** The data follows **
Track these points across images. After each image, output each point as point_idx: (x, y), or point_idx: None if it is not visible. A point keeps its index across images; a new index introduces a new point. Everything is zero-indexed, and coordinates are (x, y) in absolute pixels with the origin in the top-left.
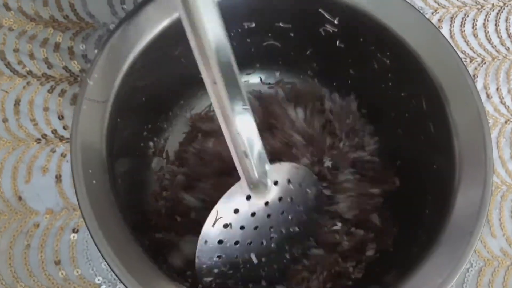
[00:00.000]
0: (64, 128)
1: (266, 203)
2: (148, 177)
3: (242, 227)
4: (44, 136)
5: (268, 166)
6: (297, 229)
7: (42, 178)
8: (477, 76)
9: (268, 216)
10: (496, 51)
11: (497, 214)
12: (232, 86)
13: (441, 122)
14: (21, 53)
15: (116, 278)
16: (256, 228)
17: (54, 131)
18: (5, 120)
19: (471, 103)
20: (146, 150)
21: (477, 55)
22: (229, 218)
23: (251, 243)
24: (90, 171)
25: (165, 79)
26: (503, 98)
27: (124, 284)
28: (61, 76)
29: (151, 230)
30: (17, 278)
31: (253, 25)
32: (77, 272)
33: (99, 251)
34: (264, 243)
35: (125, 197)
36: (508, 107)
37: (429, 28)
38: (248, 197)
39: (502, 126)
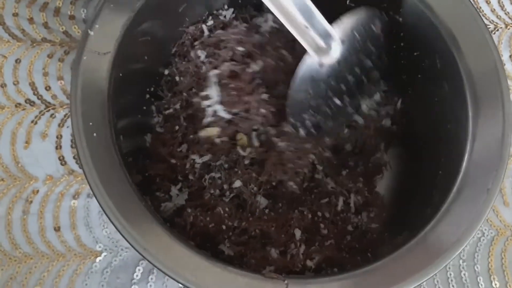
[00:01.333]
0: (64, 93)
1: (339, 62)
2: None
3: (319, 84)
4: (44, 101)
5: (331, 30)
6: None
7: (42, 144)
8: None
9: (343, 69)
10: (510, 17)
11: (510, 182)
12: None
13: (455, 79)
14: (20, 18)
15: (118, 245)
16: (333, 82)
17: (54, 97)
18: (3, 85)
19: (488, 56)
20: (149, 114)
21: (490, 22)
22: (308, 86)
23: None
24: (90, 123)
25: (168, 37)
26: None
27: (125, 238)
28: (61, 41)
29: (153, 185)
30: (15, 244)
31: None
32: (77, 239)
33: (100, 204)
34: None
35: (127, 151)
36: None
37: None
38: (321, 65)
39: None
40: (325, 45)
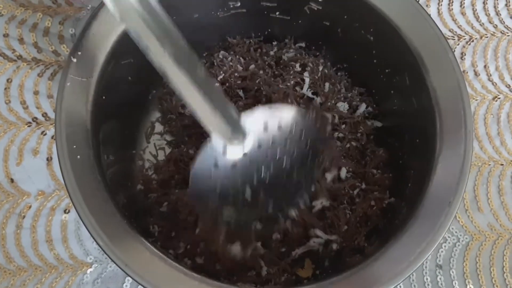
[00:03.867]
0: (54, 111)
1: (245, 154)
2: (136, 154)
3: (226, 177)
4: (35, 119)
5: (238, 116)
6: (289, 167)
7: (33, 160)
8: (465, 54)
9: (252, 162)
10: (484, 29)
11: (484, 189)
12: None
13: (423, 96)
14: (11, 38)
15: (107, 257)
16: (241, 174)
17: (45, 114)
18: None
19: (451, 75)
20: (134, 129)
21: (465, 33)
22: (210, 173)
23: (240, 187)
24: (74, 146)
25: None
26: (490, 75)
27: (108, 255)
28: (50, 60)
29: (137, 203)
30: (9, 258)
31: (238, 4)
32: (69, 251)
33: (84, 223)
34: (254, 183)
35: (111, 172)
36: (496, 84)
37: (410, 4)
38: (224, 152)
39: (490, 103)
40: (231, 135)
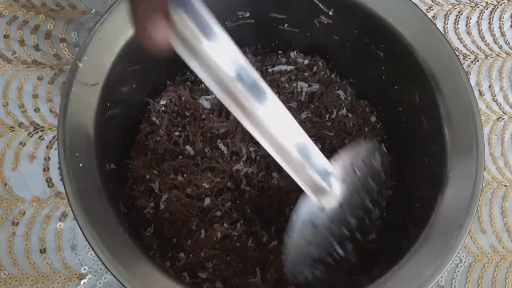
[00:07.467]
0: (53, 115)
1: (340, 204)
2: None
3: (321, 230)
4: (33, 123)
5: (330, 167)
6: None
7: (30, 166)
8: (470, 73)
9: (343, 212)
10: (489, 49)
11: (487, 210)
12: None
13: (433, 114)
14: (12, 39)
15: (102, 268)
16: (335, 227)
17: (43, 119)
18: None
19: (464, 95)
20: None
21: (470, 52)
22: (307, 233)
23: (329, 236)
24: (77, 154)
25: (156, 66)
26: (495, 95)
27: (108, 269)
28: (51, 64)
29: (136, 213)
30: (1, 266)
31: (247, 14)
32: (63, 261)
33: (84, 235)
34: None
** End of The data **
*Task*:
Could the data above be returned in full, exactly, with every image left out?

*Response area*:
Track these points across images. After each image, output each point as point_idx: (x, y), or point_idx: None if it is not visible. A point keeps its index across images; a new index introduces a new point. Everything is zero-indexed, and coordinates are (x, y) in absolute pixels with the origin in the top-left.
[00:00.000]
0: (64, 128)
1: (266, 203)
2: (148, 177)
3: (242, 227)
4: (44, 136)
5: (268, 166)
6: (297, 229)
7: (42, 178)
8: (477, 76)
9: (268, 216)
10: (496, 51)
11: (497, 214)
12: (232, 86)
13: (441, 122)
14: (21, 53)
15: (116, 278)
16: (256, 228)
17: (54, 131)
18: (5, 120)
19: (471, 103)
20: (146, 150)
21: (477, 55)
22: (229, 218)
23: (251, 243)
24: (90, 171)
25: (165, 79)
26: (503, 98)
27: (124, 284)
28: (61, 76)
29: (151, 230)
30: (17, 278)
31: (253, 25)
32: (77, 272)
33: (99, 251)
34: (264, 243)
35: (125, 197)
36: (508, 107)
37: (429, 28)
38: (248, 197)
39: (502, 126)
[00:01.333]
0: (64, 93)
1: (339, 62)
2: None
3: (319, 84)
4: (44, 101)
5: (331, 30)
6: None
7: (42, 144)
8: None
9: (343, 69)
10: (510, 17)
11: (510, 182)
12: None
13: (455, 79)
14: (20, 18)
15: (118, 245)
16: (333, 82)
17: (54, 97)
18: (3, 85)
19: (488, 56)
20: (149, 114)
21: (490, 22)
22: (308, 86)
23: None
24: (90, 123)
25: (168, 37)
26: None
27: (125, 238)
28: (61, 41)
29: (153, 185)
30: (15, 244)
31: None
32: (77, 239)
33: (100, 204)
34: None
35: (127, 151)
36: None
37: None
38: (321, 65)
39: None
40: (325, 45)
[00:03.867]
0: (54, 111)
1: (245, 154)
2: (136, 154)
3: (226, 177)
4: (35, 119)
5: (238, 116)
6: (289, 167)
7: (33, 160)
8: (465, 54)
9: (252, 162)
10: (484, 29)
11: (484, 189)
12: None
13: (423, 96)
14: (11, 38)
15: (107, 257)
16: (241, 174)
17: (45, 114)
18: None
19: (451, 75)
20: (134, 129)
21: (465, 33)
22: (210, 173)
23: (240, 187)
24: (74, 146)
25: None
26: (490, 75)
27: (108, 255)
28: (50, 60)
29: (137, 203)
30: (9, 258)
31: (238, 4)
32: (69, 251)
33: (84, 223)
34: (254, 183)
35: (111, 172)
36: (496, 84)
37: (410, 4)
38: (224, 152)
39: (490, 103)
40: (231, 135)
[00:07.467]
0: (53, 115)
1: (340, 204)
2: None
3: (321, 230)
4: (33, 123)
5: (330, 167)
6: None
7: (30, 166)
8: (470, 73)
9: (343, 212)
10: (489, 49)
11: (487, 210)
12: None
13: (433, 114)
14: (12, 39)
15: (102, 268)
16: (335, 227)
17: (43, 119)
18: None
19: (464, 95)
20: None
21: (470, 52)
22: (307, 233)
23: (329, 236)
24: (77, 154)
25: (156, 66)
26: (495, 95)
27: (108, 269)
28: (51, 64)
29: (136, 213)
30: (1, 266)
31: (247, 14)
32: (63, 261)
33: (84, 235)
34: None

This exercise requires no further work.